%%

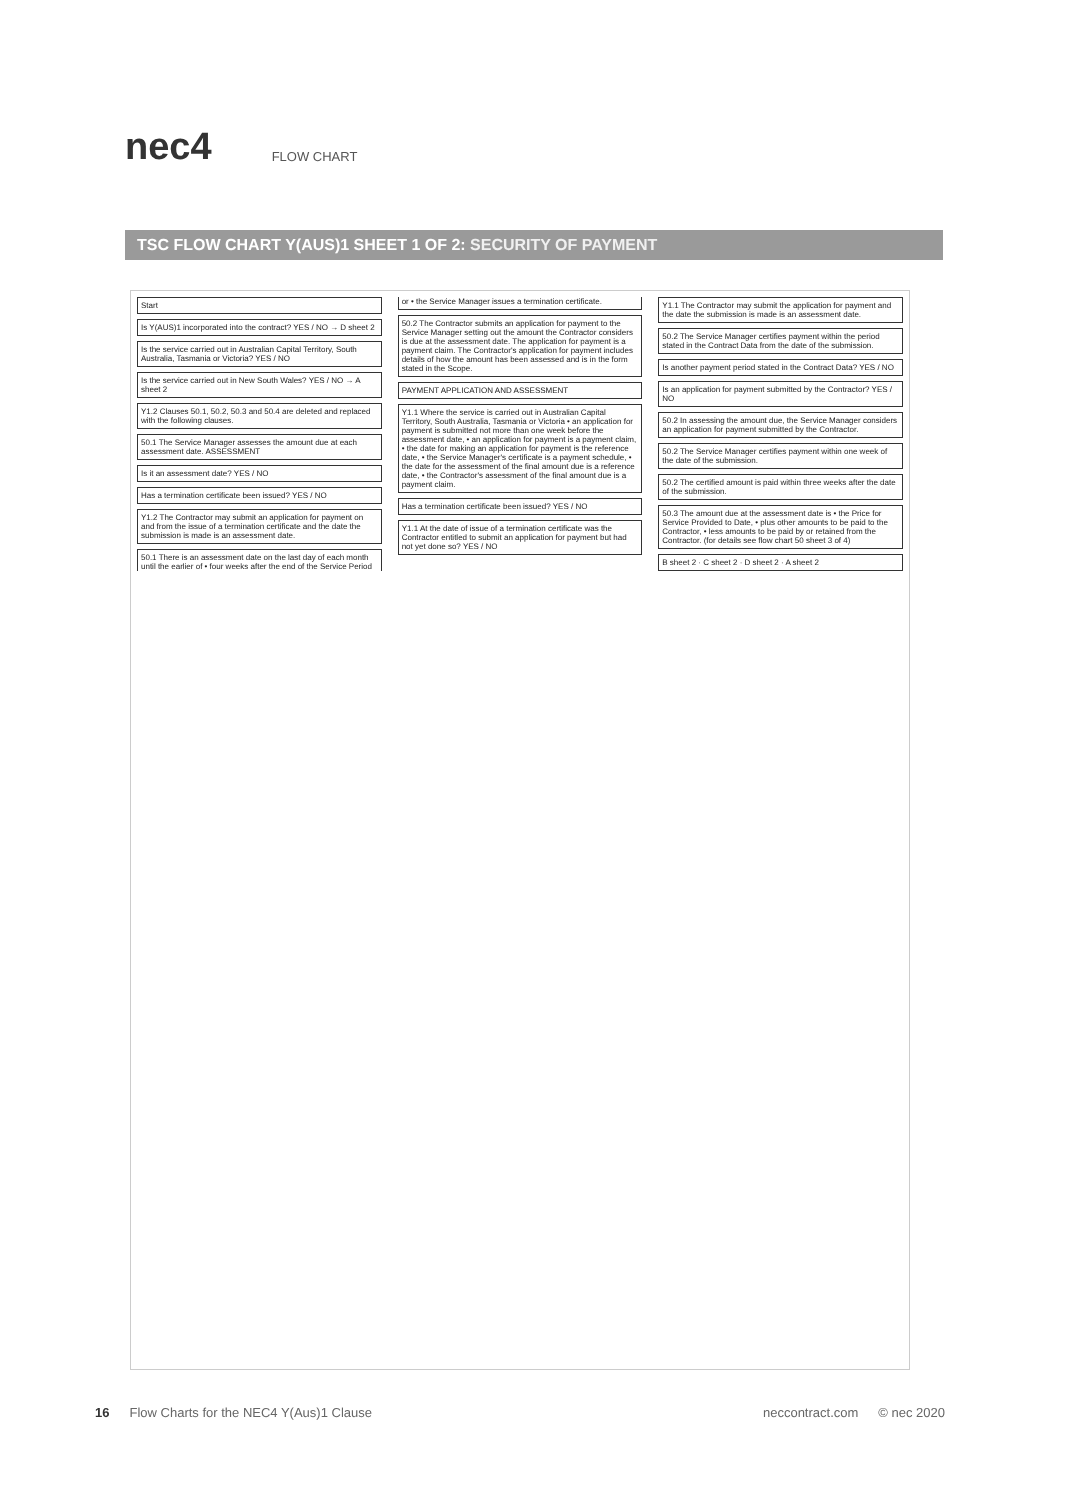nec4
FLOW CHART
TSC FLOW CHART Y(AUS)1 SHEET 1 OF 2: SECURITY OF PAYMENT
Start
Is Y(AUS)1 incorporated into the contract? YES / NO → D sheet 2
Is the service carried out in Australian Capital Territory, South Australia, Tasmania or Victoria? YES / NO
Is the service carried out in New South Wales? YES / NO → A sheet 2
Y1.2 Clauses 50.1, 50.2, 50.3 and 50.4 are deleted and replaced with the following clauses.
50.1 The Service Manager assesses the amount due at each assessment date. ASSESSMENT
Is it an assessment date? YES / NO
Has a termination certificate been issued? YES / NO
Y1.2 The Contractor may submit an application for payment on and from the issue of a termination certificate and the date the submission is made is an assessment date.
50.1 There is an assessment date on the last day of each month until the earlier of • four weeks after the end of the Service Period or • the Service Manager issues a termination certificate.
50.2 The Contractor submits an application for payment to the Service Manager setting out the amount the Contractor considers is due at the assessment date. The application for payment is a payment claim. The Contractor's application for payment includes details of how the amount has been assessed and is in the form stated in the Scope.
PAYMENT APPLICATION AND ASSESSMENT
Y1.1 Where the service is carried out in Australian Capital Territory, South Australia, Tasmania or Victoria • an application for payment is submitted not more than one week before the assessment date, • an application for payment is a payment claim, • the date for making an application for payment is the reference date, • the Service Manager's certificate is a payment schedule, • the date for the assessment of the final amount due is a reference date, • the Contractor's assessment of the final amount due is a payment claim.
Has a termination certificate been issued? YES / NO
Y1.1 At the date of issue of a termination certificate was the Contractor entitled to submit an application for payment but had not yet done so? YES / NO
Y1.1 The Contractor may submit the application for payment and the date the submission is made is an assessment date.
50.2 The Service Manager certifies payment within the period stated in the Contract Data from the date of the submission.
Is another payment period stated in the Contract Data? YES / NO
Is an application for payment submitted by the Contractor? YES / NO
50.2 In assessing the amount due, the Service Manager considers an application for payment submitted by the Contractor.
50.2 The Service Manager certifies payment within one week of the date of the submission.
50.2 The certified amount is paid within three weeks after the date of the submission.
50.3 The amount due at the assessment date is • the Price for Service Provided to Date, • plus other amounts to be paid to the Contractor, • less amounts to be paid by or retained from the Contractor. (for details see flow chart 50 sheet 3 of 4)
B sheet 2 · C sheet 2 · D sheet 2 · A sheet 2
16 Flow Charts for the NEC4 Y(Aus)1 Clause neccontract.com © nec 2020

%%

Work out how many lines in the records above include the string "each", and provide that figure with no other text.

*Response area*: 2